Título: O Diário de Anne Frank

Anne Frank nasceu em 12 de Junho de 1929. Ela morreu aprisionada no campo de concentração Bergen-Belsen, três meses antes de completar 16 anos. Otto H. Frank (Pai de Anne) foi o único membro da família que sobreviveu ao Holocausto. E morreu em 1980.

Anne Frank escreveu um diário entre 12 de Junho de 1942 à 1º de Agosto de 1944. A princípio guardava-o para si mesma.
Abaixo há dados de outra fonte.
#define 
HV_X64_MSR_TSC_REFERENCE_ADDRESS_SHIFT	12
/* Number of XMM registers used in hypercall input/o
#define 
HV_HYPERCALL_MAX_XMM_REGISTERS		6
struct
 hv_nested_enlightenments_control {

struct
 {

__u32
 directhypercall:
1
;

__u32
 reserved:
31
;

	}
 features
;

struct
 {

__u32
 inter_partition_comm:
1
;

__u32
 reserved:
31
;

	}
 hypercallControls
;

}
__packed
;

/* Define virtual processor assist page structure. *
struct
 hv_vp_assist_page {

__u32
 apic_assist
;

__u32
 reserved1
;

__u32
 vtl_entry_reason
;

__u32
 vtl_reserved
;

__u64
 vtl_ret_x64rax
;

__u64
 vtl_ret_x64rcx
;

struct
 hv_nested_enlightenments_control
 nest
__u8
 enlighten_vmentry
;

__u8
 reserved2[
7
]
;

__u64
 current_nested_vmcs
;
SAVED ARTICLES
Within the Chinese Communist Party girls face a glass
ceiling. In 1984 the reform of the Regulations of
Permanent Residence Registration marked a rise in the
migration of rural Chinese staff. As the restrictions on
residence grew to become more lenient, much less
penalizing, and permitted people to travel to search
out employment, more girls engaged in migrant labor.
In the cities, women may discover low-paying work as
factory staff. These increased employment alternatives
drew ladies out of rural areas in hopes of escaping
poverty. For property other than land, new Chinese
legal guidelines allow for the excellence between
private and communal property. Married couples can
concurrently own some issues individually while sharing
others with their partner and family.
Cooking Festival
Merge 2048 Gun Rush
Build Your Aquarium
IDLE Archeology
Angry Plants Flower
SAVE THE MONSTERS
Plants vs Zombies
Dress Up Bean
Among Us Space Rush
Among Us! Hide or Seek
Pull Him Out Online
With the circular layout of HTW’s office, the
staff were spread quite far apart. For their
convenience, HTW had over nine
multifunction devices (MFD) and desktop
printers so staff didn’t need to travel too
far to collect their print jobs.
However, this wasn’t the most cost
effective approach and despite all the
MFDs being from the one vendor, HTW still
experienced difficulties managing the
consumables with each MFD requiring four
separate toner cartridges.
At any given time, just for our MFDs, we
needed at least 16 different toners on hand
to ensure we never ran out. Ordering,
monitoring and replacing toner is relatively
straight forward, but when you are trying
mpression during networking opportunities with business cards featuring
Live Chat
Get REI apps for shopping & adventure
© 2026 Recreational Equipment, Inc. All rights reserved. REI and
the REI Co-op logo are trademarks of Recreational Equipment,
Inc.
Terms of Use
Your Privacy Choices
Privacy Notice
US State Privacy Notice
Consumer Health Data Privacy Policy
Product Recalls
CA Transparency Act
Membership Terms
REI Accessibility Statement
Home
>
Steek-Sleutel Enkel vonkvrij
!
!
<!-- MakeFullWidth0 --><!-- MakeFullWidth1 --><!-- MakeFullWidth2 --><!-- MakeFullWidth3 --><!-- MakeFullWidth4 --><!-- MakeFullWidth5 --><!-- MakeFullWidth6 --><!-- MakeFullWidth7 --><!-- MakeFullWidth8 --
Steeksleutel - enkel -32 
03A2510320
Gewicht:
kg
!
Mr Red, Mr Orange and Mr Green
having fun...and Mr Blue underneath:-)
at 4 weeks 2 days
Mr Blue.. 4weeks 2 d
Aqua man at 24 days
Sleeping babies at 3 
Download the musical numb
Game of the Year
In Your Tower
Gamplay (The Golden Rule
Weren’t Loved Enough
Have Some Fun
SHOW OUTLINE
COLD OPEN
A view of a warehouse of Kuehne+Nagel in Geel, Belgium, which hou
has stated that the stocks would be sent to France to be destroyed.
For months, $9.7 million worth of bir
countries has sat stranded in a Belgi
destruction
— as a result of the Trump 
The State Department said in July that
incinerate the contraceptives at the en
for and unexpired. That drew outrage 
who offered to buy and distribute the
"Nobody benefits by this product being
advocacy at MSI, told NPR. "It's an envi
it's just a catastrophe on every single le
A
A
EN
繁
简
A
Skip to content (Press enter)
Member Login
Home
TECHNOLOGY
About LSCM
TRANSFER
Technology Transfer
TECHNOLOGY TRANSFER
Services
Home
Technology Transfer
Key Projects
Até que, certo dia, de 1944, Garret Bolkestein, membro do governo Holandês no exílio, declarou em transmissão radiofônica que, depois que a guerra terminasse, esperava recolher testemunhos oculares do sofrimento do povo Holandês sob ocupação Alemã e que estes pudessem ser postos à disposição do público. Referiu-se especificamente a cartas e diários.

Otto Frank foi quem se dedicou a levar a mensagem do diário da filha às pessoas do mundo todo.

Nota da Blogueira: Meu amigo leitor, é bom lembrar que ao ler as palavras escritas por Anne, vivi intensamente um pouco mais do que foi ser Judeu naquela época, e me compadeci do sofrimento deles, sentindo que hoje, temos tudo nas mãos e mesmo assim estamos em busca de algo maior.